Danse avec les fous
La version non censurée des cahiers de Nijinski paraît enfin en poche. Un texte bondissant ou le danseur se montre à nu. Au seuil de la folie, Nijinski manie une plume qui plonge au coeur de la torture, qu'elle soit quotidienne, grandiloquente ou misérable.
L'histoire des cahiers de Nijinski est une longue épopée : son épouse Romola, pour des raisons tantôt sincères tantôt honteuses, n'a jamais autorisé une édition intégrale de ces cahiers. L'image du danseur lui semblait peut-être trop crue, les révélations qu'il y fait sur son entourage certainement trop injurieuses. Il a fallu attendre que la reconnaissance de son génie ne soit plus réellement menacée, que les maladies psychiatriques sortent du tabou pour que ces cahiers acquièrent une quelconque légitimité biographique.
La vie fauve
Il y a peut-être un voyeurisme à s'intéresser aux petits vices d'un grand personnage, à ses rancoeurs misérables, à ses souffrances intimes, à toutes les névroses entremêlées. Mais l'écriture de Nijinski est si obsessionnelle que la relation du moindre fait prend des dimensions inhabituelles. Non pas que le danseur se prenne pour un écrivain et qu'il maîtrise un quelconque effet de style, au contraire : c'est dans le refus de toute rhétorique que s'affirme cette écriture, dans l'assomption des répétitions et des contradictions. D'où un effet saisissant : alors même qu'on croit partager une intimité d'ordre «psychologique», Nijinski nous parle de Dieu, invoque une participation avec la Nature et le Sentiment, toutes choses qui dépassent largement le plan des seules opinions, des seules émotions, de la psychologie.
Mouvances d'étoiles
Une extrème conscience de tout mouvement travaille au coeur de cet esprit si angoissé. Mouvements de l'âme, mouvements vibratoires des coeurs qui communiquent, mouvements de colère d'un esprit qui s'insurge contre le despotisme de sa femme, mouvements euphoriques ou se mêlent jouissances terrestre et ferveur religieuse. Elans d'audace d'un esprit mégalomaniaque qui se prend pour Dieu, qui clame sa divinité en toute innocence.
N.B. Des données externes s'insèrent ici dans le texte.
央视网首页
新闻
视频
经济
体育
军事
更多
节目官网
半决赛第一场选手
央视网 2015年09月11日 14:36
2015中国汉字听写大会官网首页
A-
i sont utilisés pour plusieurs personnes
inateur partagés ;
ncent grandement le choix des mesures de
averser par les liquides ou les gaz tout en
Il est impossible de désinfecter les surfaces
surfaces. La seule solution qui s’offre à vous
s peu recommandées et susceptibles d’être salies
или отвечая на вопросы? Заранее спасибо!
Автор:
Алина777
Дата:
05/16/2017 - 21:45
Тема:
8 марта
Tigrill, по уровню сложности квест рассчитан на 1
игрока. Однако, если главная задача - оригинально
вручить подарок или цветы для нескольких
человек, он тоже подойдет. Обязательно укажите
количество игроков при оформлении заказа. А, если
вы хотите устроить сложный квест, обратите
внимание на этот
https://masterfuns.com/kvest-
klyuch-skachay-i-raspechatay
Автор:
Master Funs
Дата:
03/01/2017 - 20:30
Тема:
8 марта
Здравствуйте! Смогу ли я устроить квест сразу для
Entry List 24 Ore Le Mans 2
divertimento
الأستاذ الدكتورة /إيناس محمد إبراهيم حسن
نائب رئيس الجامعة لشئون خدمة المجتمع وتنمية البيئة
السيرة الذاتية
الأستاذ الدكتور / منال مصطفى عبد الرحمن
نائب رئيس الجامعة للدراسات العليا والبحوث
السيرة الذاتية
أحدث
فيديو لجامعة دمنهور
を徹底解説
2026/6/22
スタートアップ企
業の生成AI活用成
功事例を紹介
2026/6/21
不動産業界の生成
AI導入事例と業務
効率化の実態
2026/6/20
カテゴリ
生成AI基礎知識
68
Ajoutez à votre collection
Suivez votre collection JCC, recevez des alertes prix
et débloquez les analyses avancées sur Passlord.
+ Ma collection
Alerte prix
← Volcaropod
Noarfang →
Cette attention permanente au mouvement marque une extrème complicité avec la vie, avec ce frémissement souterrain qui parcourt le réel et nous interdit de penser que les choses ne sont que formes vides. C'est cette connivence qui exhale de ce témoignage, lors même qu'il expose chaque détresse au regard impudique du lecteur. La danse peut nous en apprendre un peu plus sur la vie. La vie de cette étoile pourra nous en apprendre beaucoup plus, sur la danse comme sur la vie.